Ranan is delighted to announce our new production, a dance and theatre staging of Peter Shaffer's landmark play, Equus. The production will open at Gyan Manch in April 2009. We look forward to sharing this process of creation with you by regularly sharing updates about the development of this production.

Equus: the play
Equus is an intriguing exploration of normalcy and insanity, passion and pain, worship and religion. Written in the 1970s inspired by the report of a violent incident, the play delves into the mind of 17-year old Alan Strang, a boy with a strange fascination for horses, a boy who blinds six of these animals in an inexplicable fit.
Through a series of encounters with a psychiatrist, we come face to face with more questions than answers. What is normal, what is worship, what is passion, what is individuality? Can what is accepted as 'normal' behaviour in society smother a far more spirited and passionate way of being, of experiencing life, of offering oneself totally and unconditionally at the altar of a personal God? Which is being more truly alive - living safely and happily or developing a very personal pain and passion? Peter Shaffer's play throws up all these issues using the mythic figure of a horse as metaphor for worship, passion, pain and danger.

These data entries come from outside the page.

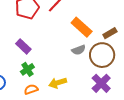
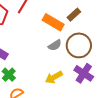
brown rectangle: (110, 33) -> (74, 15), moved
yellow arrow: (58, 83) -> (54, 77), moved

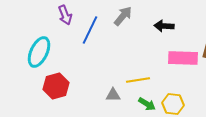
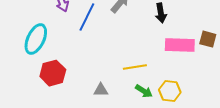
black arrow: (164, 26) -> (161, 13), turned -102
gray triangle: (113, 95) -> (101, 90), moved

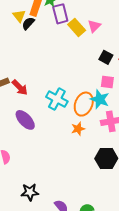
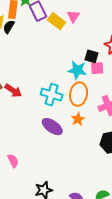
black square: (106, 57) -> (91, 56), moved
cyan star: (100, 99) -> (77, 70), moved
purple ellipse: (25, 120) -> (52, 127), moved

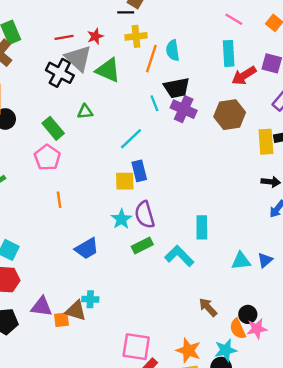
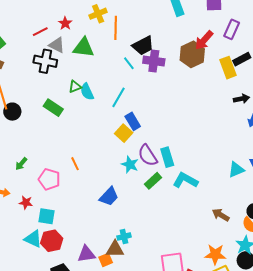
cyan semicircle: (173, 50) -> (87, 92), moved
gray triangle: (78, 58) -> (57, 45), size x0.7
red arrow: (244, 76) -> (204, 40), moved
pink pentagon: (47, 158) -> (49, 179), moved
yellow square: (125, 181) -> (124, 133), turned -30
cyan rectangle: (202, 227) -> (167, 157), moved

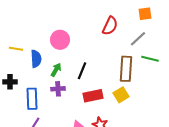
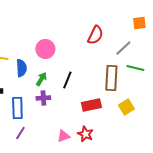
orange square: (145, 14) -> (139, 23), moved
yellow square: (121, 95) -> (126, 107), moved
red rectangle: (93, 96) -> (91, 105), moved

Echoes of Equus today: Ranan's interpretation
The faces of violence are getting younger and younger. School shootings, fatal arguments over petty and ridiculous issues, mob violence, street gangs, terrorists . Each symptomatic of the world we inhabit, a world where is okay to react with such extremity on the slightest of provocations, a paradoxical world where inclusion and enhanced technological connectivity go hand in hand with exclusion and human disconnect.

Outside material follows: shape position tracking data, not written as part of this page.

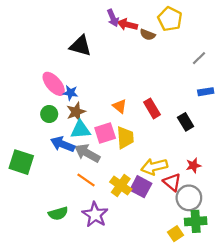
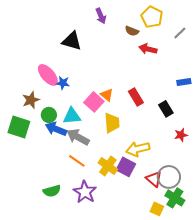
red arrow: (127, 25) -> (148, 49), moved
gray line: (199, 58) -> (180, 33), moved
brown star: (76, 112) -> (31, 100), moved
green circle: (49, 114) -> (49, 115), moved
pink square: (105, 133) -> (94, 102), moved, turned -30
green square: (21, 162) -> (19, 127), moved
red star: (193, 165) -> (181, 135), moved
red triangle: (172, 182) -> (154, 179), moved
green cross: (196, 221) -> (175, 198), turned 36
yellow square: (175, 234) -> (157, 209), turned -32

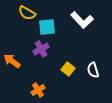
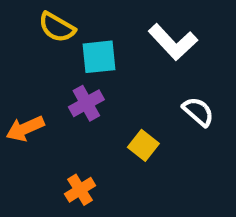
orange arrow: (12, 61) -> (25, 129), turned -60
white semicircle: (93, 70) -> (198, 112), moved, turned 147

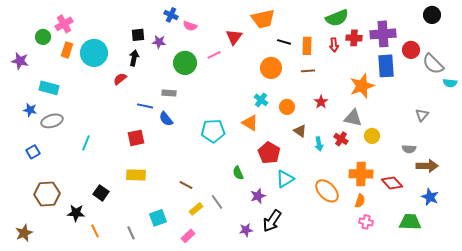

Alan Strang could be any of the perpetrators involved in the apparently random acts of youth violence - individual and collective, personal and communal - we encounter so regularly today. He exists in a vacuum with no regular friends, confused, alienated and rudderless except for his befuddled, intense and extreme ideas of religious devotion jumbled up with closeted adolescent sexual cravings. It is all too easy for him to recede into a fantasy world of his own creation where reality and illusion are intertwined impenetrably, where secret and guilty passions grow into obsessions, where the idea of freedom of choice and interpretation is in a volatile mixture with an absence of guidance and direction - dissolving all sense of perspective, all notions of ground reality, all clarity of informed response
Ranan's production finds echoes of Equus in the world we inhabit today, in the ever-tightening margins of a society that has begun to exist on the borderlines of fear surrounding itself with the tools of violence to feel safer.
"Extremity is the point", says Dr. Dysart of Alan's act of violence: how much more extreme can the world today be?